> _DATA BLOCK_
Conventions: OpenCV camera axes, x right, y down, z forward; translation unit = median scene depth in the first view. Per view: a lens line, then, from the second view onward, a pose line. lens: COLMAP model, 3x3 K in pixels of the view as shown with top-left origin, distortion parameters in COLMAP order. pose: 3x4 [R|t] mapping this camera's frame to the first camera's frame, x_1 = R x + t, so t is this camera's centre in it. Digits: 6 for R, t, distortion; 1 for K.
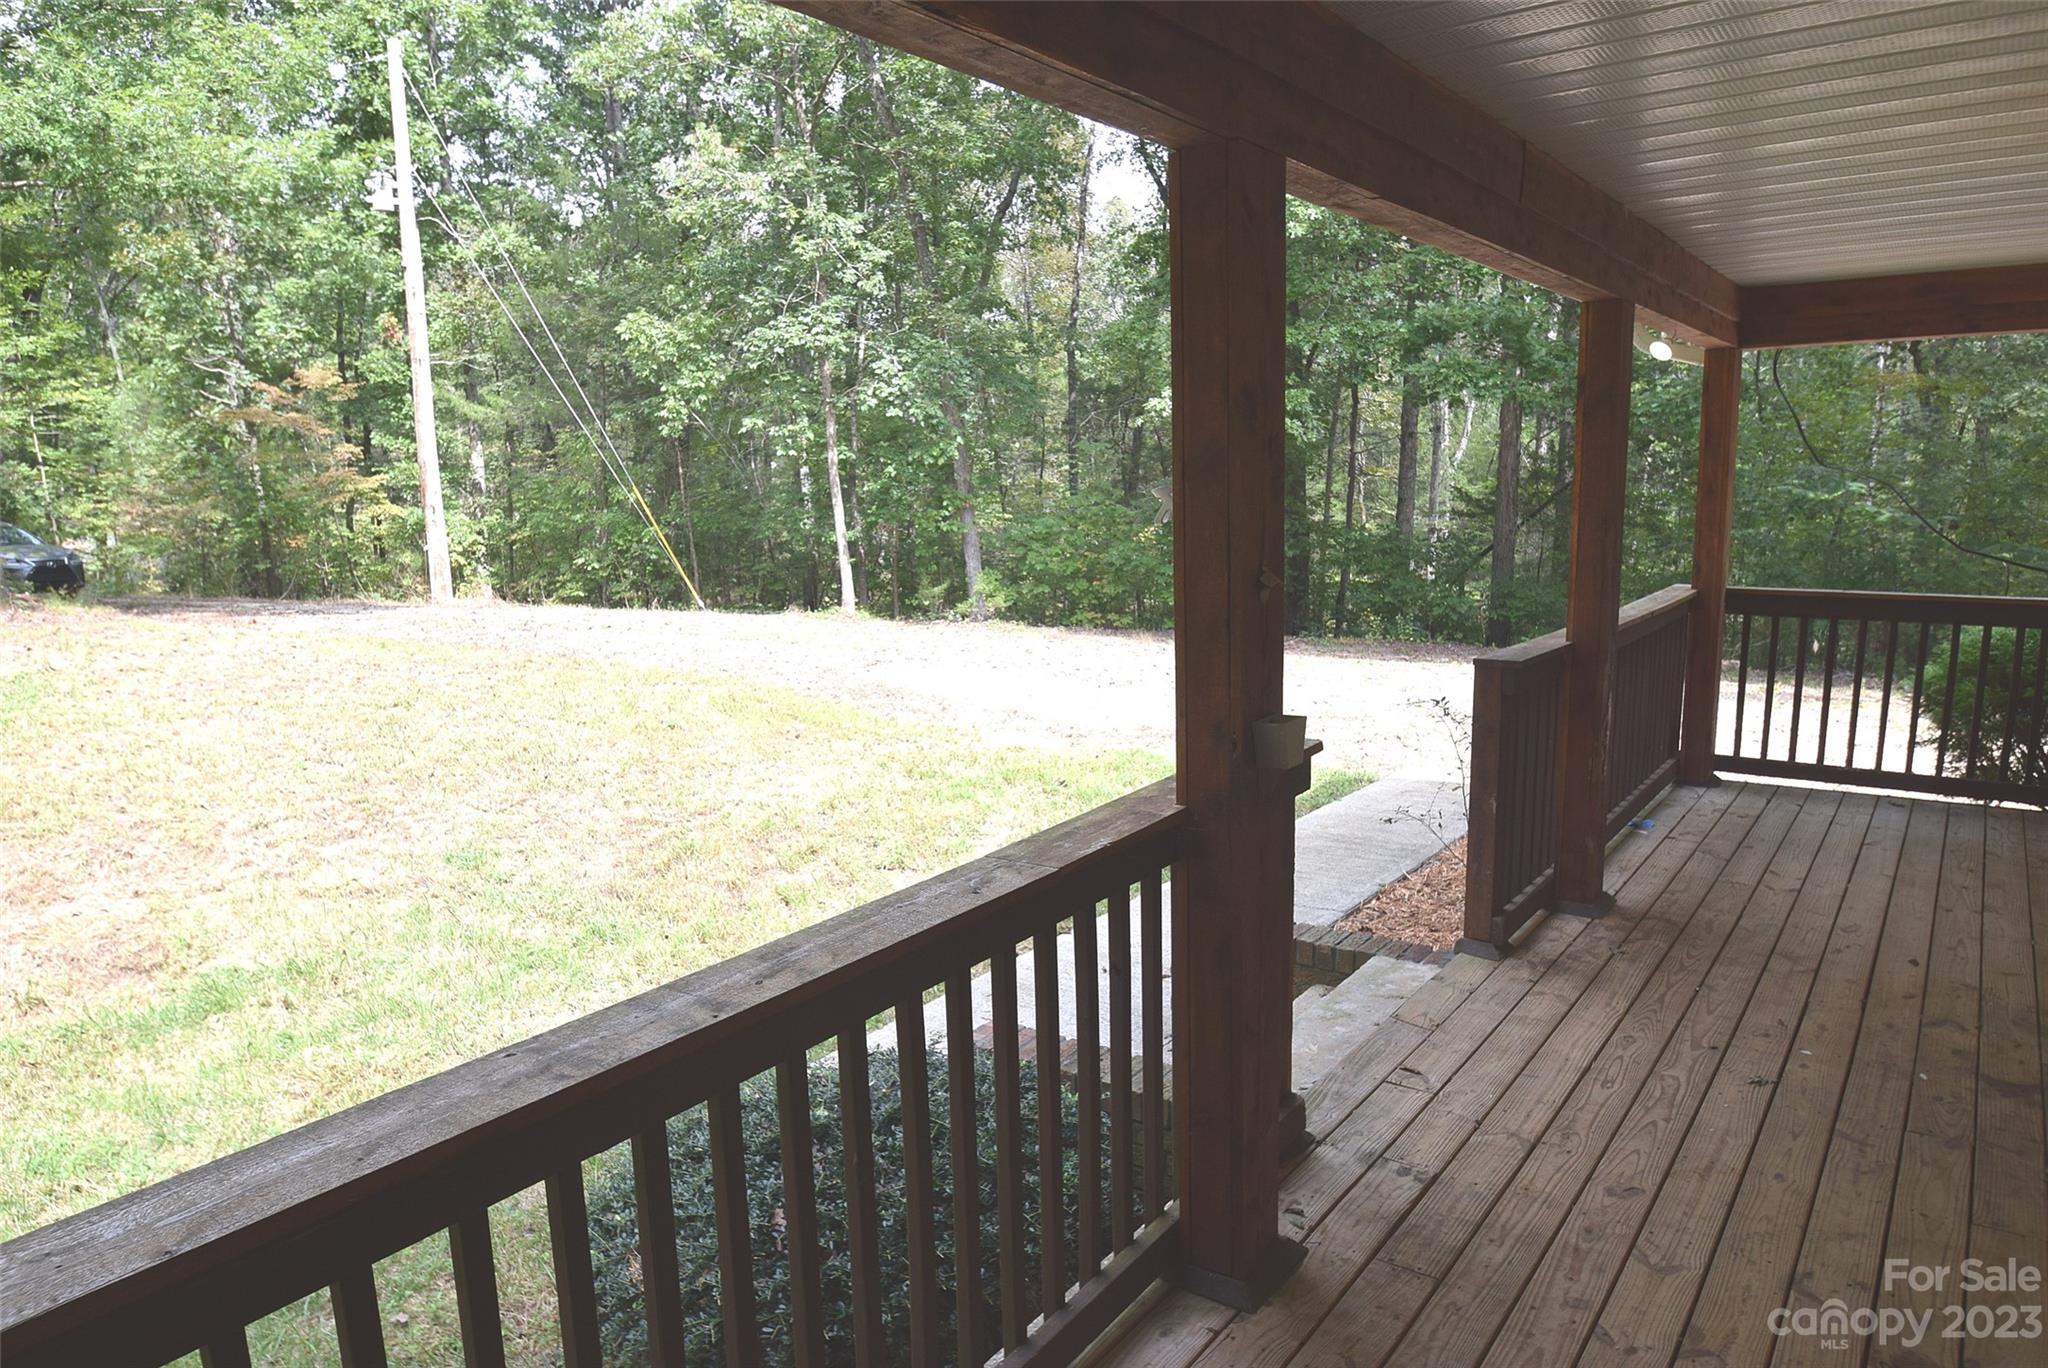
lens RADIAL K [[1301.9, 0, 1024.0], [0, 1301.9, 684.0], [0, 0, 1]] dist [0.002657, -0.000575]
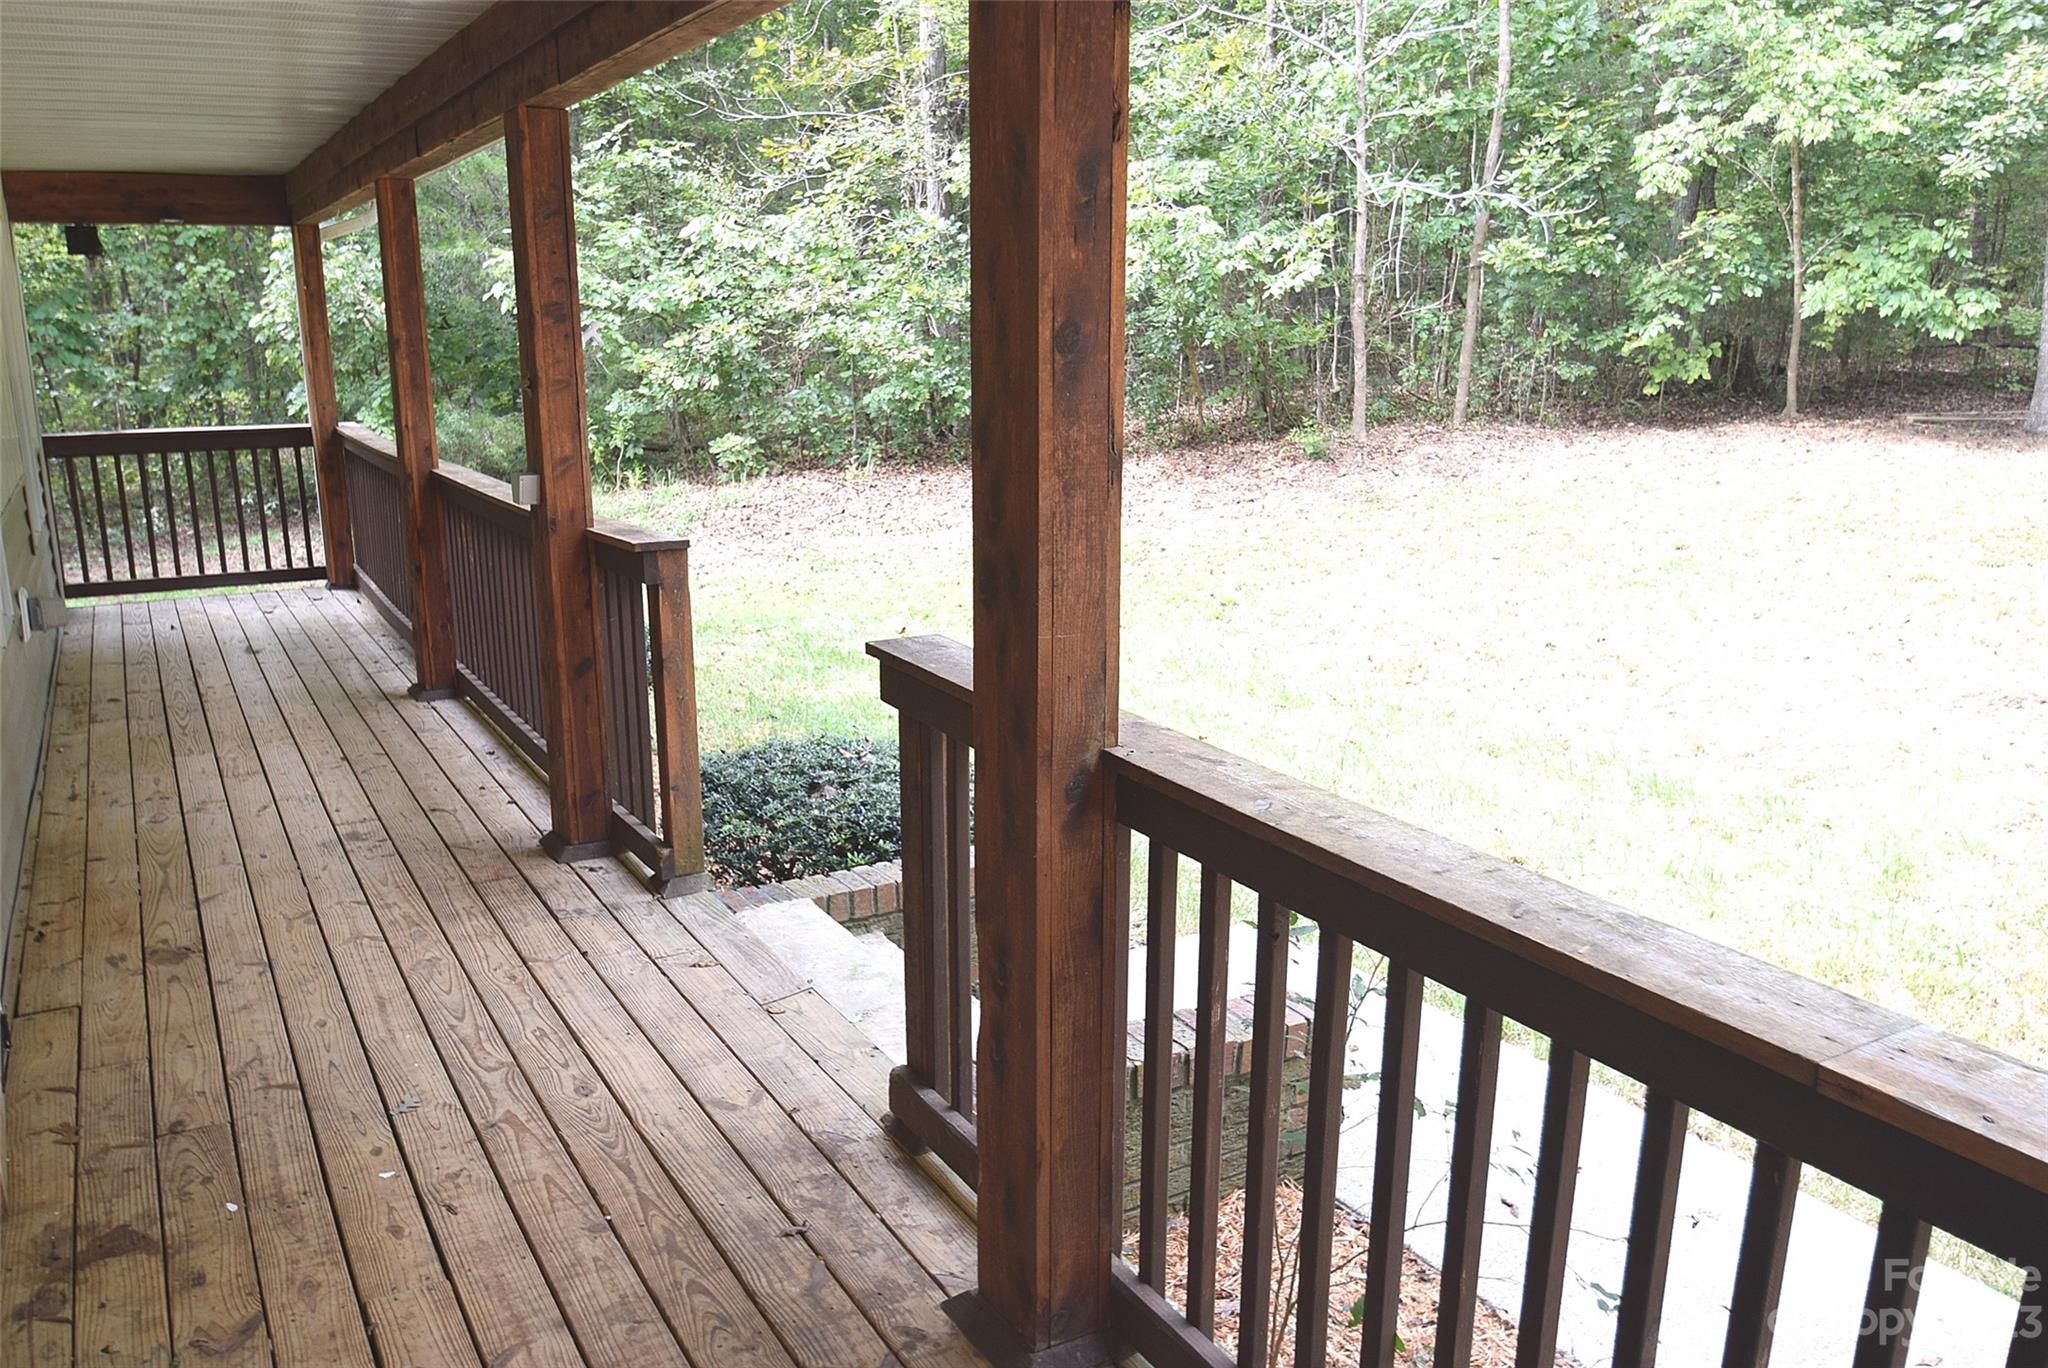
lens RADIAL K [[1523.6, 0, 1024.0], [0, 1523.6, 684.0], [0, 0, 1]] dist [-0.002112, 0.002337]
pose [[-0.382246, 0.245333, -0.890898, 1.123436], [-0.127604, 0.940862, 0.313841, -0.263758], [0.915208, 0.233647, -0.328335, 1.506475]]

> _WHAT YOU WILL DO_
Return the listing above in full and exactly, omitting all pictures.

> _WRITTEN ANSWER_
Conventions: OpenCV camera axes, x right, y down, z forward; translation unit = median scene depth in the first view. Per view: a lens line, then, from the second view onward, a pose line. lens: COLMAP model, 3x3 K in pixels of the view as shown with top-left origin, distortion parameters in COLMAP order. pose: 3x4 [R|t] mapping this camera's frame to the first camera's frame, x_1 = R x + t, so t is this camera's centre in it. Digits: 6 for R, t, distortion; 1 for K.
lens RADIAL K [[1301.9, 0, 1024.0], [0, 1301.9, 684.0], [0, 0, 1]] dist [0.002657, -0.000575]
lens RADIAL K [[1523.6, 0, 1024.0], [0, 1523.6, 684.0], [0, 0, 1]] dist [-0.002112, 0.002337]
pose [[-0.382246, 0.245333, -0.890898, 1.123436], [-0.127604, 0.940862, 0.313841, -0.263758], [0.915208, 0.233647, -0.328335, 1.506475]]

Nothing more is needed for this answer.